Imagine you are a beginning data scientist. You are just starting out and don’t really know your way around the field yet. You then are asked to train a model based on a dataset given to you, and then test the model to see how it performs. However, you are only given one dataset to do all of this. How do you do it? Well, the answer is data splitting! In a talk by Cassie Kozyrkov, this is exactly what she talks about(the talk can be found here).

Summary of Video

Cassie starts out by showing us the power of having multiple datasets. With one dataset you can either validate an opinion or use it to form an opinion. With two datasets you can use one to form the opinion and use one to validate it. With three datasets, you can use one to form an opinion, one as intermediate testing, and once you have validated your opinion using the second dataset, you can use one last dataset to test it. This is really the standard you should aim for – 3 datasets(according to Cassie). Since we don’t have 3 datasets we can use data splitting to split our original dataset into 3 datasets as follows. We first split our original dataset into exploratory data and test data.

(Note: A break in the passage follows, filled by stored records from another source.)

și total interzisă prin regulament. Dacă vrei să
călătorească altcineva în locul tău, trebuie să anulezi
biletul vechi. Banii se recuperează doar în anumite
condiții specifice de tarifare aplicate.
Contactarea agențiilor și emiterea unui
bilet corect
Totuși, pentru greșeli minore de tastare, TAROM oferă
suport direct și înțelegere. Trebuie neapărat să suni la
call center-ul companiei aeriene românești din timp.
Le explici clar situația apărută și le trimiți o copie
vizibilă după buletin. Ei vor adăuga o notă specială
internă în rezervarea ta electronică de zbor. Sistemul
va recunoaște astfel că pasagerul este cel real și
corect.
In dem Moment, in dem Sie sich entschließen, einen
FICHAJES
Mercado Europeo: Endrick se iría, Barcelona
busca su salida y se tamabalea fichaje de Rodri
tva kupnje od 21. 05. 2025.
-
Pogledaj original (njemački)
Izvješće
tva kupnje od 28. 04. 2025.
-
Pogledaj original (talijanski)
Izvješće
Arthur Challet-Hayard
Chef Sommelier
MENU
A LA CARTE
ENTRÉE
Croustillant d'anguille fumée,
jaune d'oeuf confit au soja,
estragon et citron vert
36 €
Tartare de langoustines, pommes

Then we can further split the exploratory data into training data and validation data. To connect to before, the training data is the data we use to make our opinion. The validation data is the data we use to refine it, and we keep going back and forth between our training data and validation data until we are confident in our opinion. Finally, as one last test, we test our opinion on the final test data(the dataset we use to test our final opinion). Cassie emphasizes how this is extremely useful because now you have the ability to formulate an opinion based on data, see if it is even worth pursuing with the validation data, and then finally test it to see its actual accuracy using the test data. This is the power of data splitting. Below is a really good visualization of how this all works:

An overview of the data splitting process — The data splitting process.
Credit: Video that post is based on(link found here). Timestamp in the video: 3:38

My Take

Overall, I liked the video. It was extremely informative. It also showed me the exact nature of data splitting – i.e. what parts get split into what and what each split part is used for. I also really liked the visuals presented in the video – they really aided in my understanding of the content. I also understand now how important data splitting can be and how helpful it can be. You can now basically have multiple datasets with one and have each one serves a purpose. This will cause your opinions on the dataset to be better and more accurate driving better insights. I can really attest to this as I have seen it help make ML models better and drive better insights. The information was also given in a very clear and concise way, while still not sacrificing content. This is extremely helpful because it shows that these concepts – at their core – are relatively simple, which really boosts your confidence.

Conclusion

All in all, this talk was a good one. It was extremely informative, while still being concise. It really helped me understand this concept in a more visual way. I highly recommend you watch it when you get the chance(the link to the talk can be found here).